(Page-level text extractions)
= Beginning of Section =
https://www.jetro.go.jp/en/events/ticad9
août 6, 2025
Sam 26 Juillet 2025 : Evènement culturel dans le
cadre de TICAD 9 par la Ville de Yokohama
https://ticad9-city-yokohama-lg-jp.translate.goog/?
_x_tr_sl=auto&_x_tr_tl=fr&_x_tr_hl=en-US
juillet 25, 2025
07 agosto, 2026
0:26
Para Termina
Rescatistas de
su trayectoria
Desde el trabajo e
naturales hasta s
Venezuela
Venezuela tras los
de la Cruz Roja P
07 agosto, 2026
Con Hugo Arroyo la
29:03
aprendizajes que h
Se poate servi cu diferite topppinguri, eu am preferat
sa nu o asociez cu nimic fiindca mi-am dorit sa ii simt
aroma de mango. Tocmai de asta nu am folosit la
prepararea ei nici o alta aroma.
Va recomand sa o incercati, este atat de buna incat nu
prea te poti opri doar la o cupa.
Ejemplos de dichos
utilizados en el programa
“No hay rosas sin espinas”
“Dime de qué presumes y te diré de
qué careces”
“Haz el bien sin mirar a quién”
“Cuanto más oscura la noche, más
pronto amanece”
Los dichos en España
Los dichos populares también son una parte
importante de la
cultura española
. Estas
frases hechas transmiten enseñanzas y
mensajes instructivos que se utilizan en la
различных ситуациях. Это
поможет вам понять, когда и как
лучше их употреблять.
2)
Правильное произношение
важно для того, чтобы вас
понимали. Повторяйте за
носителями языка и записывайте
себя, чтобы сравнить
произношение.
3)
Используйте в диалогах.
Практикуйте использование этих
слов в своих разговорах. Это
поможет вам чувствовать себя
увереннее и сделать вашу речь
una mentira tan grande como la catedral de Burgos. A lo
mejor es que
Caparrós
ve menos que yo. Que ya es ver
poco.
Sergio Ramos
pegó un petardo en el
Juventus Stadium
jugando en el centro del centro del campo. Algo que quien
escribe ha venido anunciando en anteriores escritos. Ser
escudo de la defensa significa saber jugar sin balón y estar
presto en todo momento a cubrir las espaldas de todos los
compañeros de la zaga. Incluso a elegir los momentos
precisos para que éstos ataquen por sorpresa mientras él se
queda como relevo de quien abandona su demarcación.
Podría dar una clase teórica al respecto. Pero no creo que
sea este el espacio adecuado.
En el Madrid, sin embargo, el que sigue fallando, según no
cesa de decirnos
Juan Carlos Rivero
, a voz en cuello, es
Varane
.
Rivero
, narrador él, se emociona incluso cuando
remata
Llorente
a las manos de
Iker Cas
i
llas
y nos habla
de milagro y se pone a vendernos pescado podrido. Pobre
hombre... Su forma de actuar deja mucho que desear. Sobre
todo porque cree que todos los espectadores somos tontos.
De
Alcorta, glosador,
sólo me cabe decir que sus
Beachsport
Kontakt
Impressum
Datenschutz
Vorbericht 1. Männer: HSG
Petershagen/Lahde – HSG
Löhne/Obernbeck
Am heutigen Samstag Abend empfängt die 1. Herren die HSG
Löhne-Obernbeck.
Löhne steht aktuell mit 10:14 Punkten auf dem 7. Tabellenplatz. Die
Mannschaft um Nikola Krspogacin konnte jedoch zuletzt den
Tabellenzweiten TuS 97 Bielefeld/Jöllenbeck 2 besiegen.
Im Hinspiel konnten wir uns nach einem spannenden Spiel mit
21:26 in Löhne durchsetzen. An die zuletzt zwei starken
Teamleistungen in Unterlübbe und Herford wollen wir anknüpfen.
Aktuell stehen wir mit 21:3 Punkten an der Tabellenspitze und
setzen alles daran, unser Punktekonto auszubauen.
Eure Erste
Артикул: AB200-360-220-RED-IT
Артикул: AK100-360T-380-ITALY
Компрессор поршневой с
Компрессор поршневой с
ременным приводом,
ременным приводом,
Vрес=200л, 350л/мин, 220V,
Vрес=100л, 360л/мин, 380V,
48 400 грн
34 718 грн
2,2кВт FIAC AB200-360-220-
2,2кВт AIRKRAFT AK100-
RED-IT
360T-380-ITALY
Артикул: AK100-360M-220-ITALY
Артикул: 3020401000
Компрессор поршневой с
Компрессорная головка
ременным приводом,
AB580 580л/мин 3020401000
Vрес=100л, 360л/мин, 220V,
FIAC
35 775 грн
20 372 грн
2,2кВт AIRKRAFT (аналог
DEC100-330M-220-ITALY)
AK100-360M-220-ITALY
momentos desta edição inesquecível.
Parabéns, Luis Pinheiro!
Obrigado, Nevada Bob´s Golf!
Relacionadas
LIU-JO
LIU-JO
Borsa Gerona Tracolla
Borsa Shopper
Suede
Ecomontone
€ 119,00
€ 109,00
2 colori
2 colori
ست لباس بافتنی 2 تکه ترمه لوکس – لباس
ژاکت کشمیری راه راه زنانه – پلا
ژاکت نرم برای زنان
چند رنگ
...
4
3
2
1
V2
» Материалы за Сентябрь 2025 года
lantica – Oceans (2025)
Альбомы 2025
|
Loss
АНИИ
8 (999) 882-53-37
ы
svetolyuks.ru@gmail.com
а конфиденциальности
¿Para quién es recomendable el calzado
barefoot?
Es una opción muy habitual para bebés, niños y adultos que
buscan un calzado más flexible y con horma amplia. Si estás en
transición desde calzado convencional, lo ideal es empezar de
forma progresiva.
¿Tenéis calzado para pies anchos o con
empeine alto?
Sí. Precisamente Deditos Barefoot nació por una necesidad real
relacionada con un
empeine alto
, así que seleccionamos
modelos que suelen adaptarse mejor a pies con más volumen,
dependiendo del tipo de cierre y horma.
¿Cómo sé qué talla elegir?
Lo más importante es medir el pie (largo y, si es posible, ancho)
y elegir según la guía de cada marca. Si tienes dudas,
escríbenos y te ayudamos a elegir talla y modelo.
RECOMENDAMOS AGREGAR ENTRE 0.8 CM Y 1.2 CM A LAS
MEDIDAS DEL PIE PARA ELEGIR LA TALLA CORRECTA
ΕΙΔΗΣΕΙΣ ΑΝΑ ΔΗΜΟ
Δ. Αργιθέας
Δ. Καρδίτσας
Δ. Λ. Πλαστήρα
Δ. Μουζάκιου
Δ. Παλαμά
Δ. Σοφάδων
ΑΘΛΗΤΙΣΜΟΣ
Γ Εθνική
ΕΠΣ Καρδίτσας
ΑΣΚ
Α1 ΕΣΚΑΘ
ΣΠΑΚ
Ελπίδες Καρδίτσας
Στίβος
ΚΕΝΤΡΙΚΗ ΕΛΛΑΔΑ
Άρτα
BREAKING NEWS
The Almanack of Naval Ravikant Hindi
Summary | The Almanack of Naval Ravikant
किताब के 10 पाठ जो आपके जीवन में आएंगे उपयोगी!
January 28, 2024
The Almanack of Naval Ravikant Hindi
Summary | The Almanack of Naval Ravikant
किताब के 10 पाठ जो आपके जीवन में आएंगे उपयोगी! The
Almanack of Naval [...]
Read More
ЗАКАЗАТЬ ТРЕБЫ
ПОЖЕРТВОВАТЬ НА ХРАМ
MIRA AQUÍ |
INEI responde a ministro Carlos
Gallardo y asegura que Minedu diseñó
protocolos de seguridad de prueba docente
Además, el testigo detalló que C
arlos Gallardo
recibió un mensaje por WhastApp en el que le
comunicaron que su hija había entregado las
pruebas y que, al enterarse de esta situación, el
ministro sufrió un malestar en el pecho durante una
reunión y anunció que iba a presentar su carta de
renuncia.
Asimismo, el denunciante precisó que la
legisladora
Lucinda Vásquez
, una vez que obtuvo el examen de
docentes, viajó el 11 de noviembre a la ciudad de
= End of Section =
For each line above that includes "Vрес", copy the line.

RESULT
Vрес=200л, 350л/мин, 220V,
Vрес=100л, 360л/мин, 380V,
Vрес=100л, 360л/мин, 220V,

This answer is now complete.